Считается, что в доме Турбиных царят взаимные любовь и понимание, порядок и уют. Во многом это мнение обусловлено тем, что зрители часто смотрят на происходящее глазами Лариосика, который как постороннее лицо и наивный резонер кажется наиболее объективным. Он на протяжении всего действия в полном восторге от атмосферы дома своих родственников. Конечно, влюблённым в Елену, её дом кажется идеальным, да и вообще, все, кто приходит сюда замерзшими, голодными, напуганными, всё то, что могут им предложить радушные, хоть и небогатые хозяева, представляется роскошным.
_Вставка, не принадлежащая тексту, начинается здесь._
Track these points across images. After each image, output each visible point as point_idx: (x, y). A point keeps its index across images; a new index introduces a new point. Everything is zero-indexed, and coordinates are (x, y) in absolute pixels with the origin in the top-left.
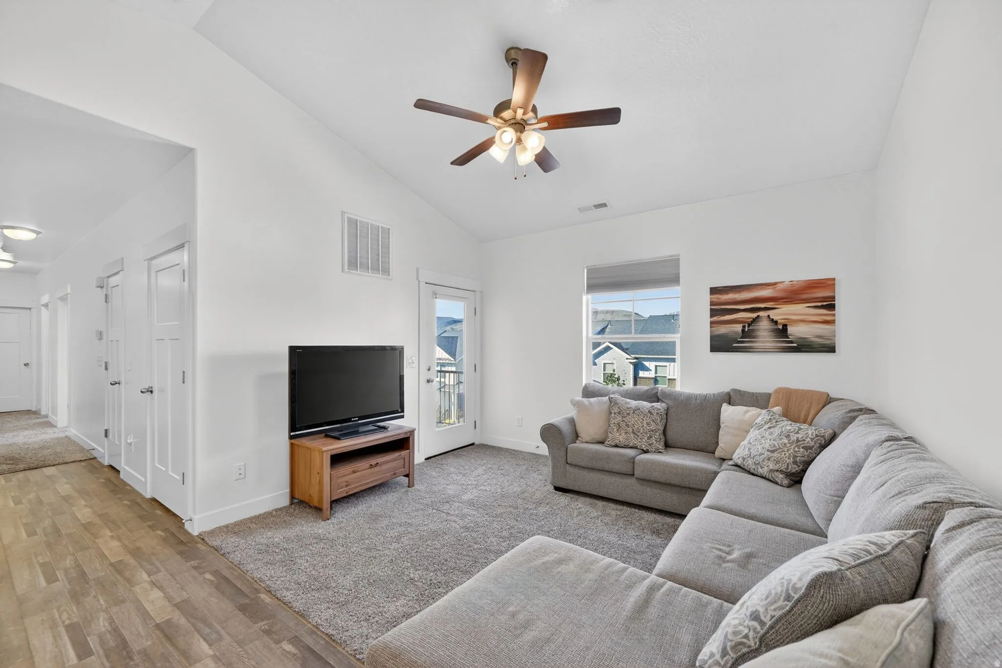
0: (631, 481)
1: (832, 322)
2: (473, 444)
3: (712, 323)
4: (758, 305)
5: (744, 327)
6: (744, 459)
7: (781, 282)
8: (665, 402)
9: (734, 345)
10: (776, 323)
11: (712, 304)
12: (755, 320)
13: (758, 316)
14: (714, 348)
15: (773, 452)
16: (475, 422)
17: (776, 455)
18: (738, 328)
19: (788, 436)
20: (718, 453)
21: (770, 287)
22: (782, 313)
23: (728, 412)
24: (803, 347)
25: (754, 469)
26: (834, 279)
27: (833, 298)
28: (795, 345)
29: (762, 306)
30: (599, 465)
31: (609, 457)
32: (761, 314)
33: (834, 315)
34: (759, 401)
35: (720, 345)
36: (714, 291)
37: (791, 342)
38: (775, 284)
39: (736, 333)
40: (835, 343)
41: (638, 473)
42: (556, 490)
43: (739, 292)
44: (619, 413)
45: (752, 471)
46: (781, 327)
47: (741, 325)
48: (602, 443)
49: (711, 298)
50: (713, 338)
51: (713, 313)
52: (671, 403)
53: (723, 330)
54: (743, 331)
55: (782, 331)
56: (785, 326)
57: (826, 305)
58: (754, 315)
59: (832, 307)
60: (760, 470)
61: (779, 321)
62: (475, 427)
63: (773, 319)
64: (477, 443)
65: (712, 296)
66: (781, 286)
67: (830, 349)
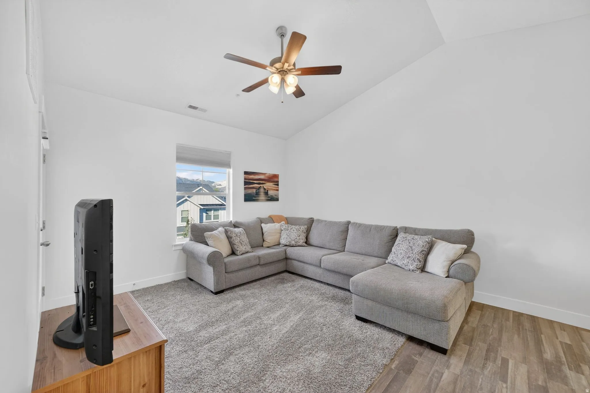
1: (278, 190)
3: (245, 188)
5: (256, 190)
9: (253, 198)
11: (245, 179)
12: (260, 188)
13: (260, 186)
14: (246, 200)
16: (43, 288)
17: (300, 237)
18: (254, 191)
20: (265, 245)
21: (263, 175)
22: (267, 186)
23: (265, 227)
24: (271, 199)
26: (278, 175)
27: (278, 182)
29: (261, 182)
32: (261, 185)
33: (278, 188)
34: (270, 220)
35: (248, 198)
36: (246, 173)
37: (269, 197)
38: (265, 174)
39: (254, 193)
40: (278, 198)
42: (215, 295)
43: (255, 175)
47: (255, 190)
49: (244, 177)
50: (245, 195)
51: (246, 183)
52: (245, 227)
53: (250, 191)
54: (256, 192)
55: (266, 193)
56: (267, 191)
58: (259, 186)
59: (278, 185)
60: (300, 244)
61: (266, 189)
63: (264, 188)
65: (245, 176)
66: (267, 175)
67: (277, 200)
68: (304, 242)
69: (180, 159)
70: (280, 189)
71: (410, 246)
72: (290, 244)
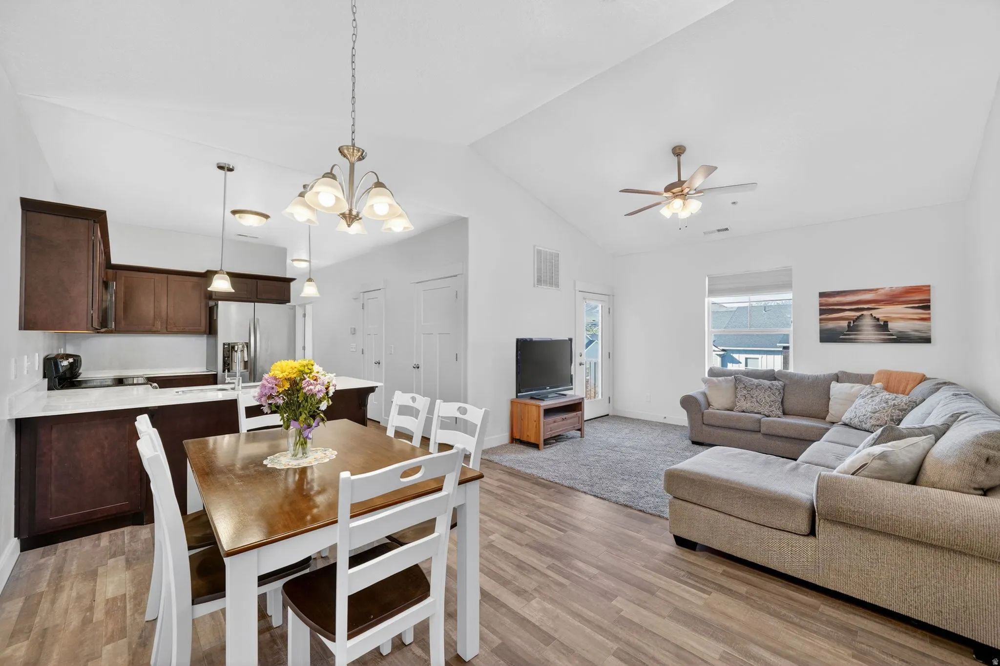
0: (759, 436)
1: (928, 319)
2: (608, 415)
3: (821, 320)
4: (859, 306)
5: (849, 323)
6: (851, 419)
7: (882, 289)
8: (780, 381)
9: (841, 337)
10: (878, 320)
11: (821, 305)
12: (859, 318)
13: (862, 315)
14: (823, 340)
15: (874, 413)
16: (609, 398)
17: (877, 414)
18: (845, 324)
19: (887, 402)
20: (828, 419)
21: (873, 292)
22: (883, 312)
23: (835, 387)
24: (902, 338)
25: (859, 426)
26: (929, 286)
27: (929, 301)
28: (895, 337)
29: (866, 306)
30: (731, 425)
31: (739, 419)
32: (865, 313)
33: (929, 314)
34: (864, 379)
35: (828, 336)
36: (822, 295)
37: (892, 335)
38: (877, 289)
39: (843, 327)
40: (930, 336)
41: (763, 430)
42: (693, 444)
43: (845, 296)
44: (745, 388)
45: (858, 427)
46: (882, 323)
47: (847, 322)
48: (732, 410)
49: (820, 301)
50: (822, 331)
51: (822, 312)
52: (787, 382)
53: (831, 325)
54: (849, 326)
55: (883, 326)
56: (886, 323)
57: (922, 306)
58: (858, 314)
59: (928, 308)
60: (864, 426)
61: (880, 318)
62: (609, 402)
63: (875, 317)
64: (611, 414)
65: (820, 299)
66: (882, 291)
67: (927, 340)
70: (932, 316)
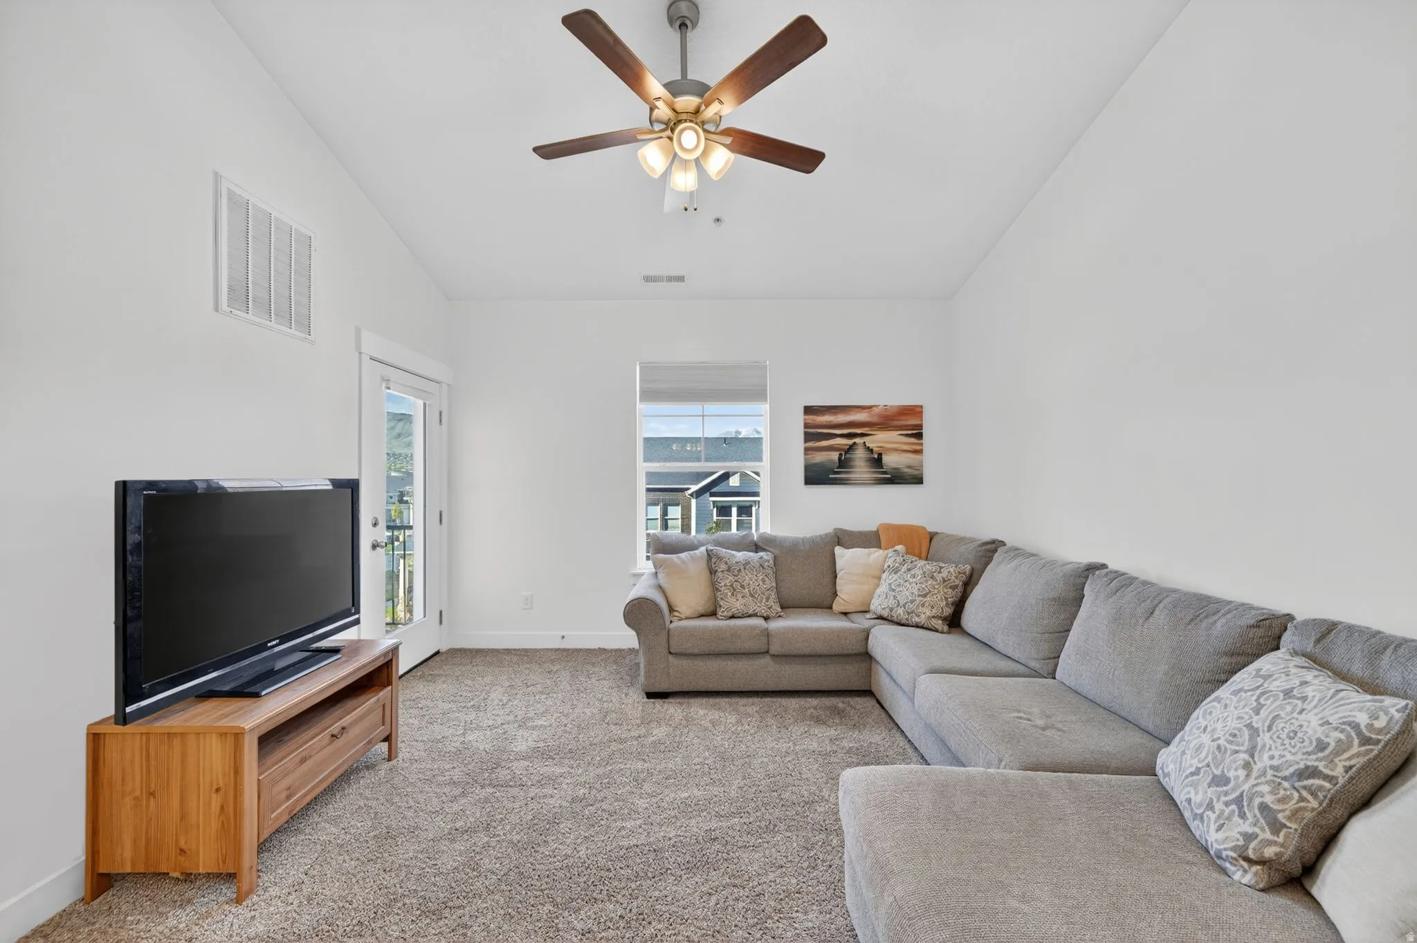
0: (766, 660)
1: (919, 452)
2: (437, 653)
3: (806, 449)
4: (855, 431)
5: (841, 455)
6: (891, 610)
7: (875, 406)
9: (831, 476)
10: (871, 451)
11: (806, 426)
12: (851, 448)
13: (855, 443)
14: (809, 481)
15: (925, 596)
16: (441, 612)
17: (928, 599)
18: (835, 456)
19: (932, 577)
20: (837, 607)
21: (864, 411)
22: (879, 439)
23: (845, 557)
24: (895, 478)
25: (907, 619)
26: (922, 407)
27: (920, 427)
28: (890, 476)
29: (859, 431)
30: (723, 647)
31: (735, 634)
32: (858, 440)
33: (922, 444)
34: (870, 540)
35: (816, 476)
36: (808, 410)
37: (885, 473)
38: (870, 407)
39: (832, 461)
40: (922, 474)
41: (774, 649)
42: (648, 698)
43: (835, 414)
44: (729, 570)
45: (904, 621)
46: (876, 456)
47: (838, 453)
48: (713, 614)
49: (805, 420)
50: (808, 468)
51: (808, 437)
52: (777, 552)
53: (819, 458)
54: (840, 459)
55: (877, 462)
56: (880, 455)
57: (916, 433)
58: (850, 442)
59: (919, 436)
60: (917, 619)
61: (874, 449)
62: (441, 622)
63: (869, 447)
64: (444, 649)
65: (807, 417)
66: (876, 410)
67: (918, 480)
68: (940, 618)
69: (649, 395)
70: (926, 448)
71: (1249, 726)
72: (892, 616)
Атмосфера праздника господствует у Турбиных от начала и до конца пьесы, противостоя горю, приходящему извне. Здесь люди забывают о несчастьях, пируют, почти не ощущая ужаса, царящего снаружи.
Внимательное чтение показывает, что повседневное течение жизни в доме Турбиных далеко не бесконфликтно, причём диссонансы связаны не только с тревогой за тех, кто находится вне дома, и с горем от утрат. В начале первого акта Тальберг недоволен тем, что не на месте брошена шинель Мышлаев-ского, а сам он одет не по этикету, сравнивает дом с постоялым двором, где все пьяны. В конце первого акта жалуется уже Елена: «Это мучение. Честное слово! Посуда грязная. Эти пьяные. Муж куда-то уехал. Кругом свет.» [9, с. 127]. Герои всё время спорят между собою, ведь близкие Турбиным офицеры сильно отличаются характерами и политическими взглядами, что в условиях гражданской войны приводит к резким столкновениям. Все противоречия, однако, не лиша-
ют атмосферу дома Турбиных гармонии, ведь для его обитателей такое существование естественно и вызывает недовольство лишь в редкие минуты уныния и усталости. Взаимные привязанность и уважение, умение по достоинству оценить душевные качества человека, простить заблуждения, прислушаться к мнению близких, глубокая порядочность, незамкнутость на материальных ценностях, способность довольствоваться малым - все эти черты, свойственные Турбиным и их гостям, оттесняют на задний план идейные разногласия, бытовые проблемы, помогают уладить конфликты и сохранить праздничное настроение в самые тяжёлые минуты.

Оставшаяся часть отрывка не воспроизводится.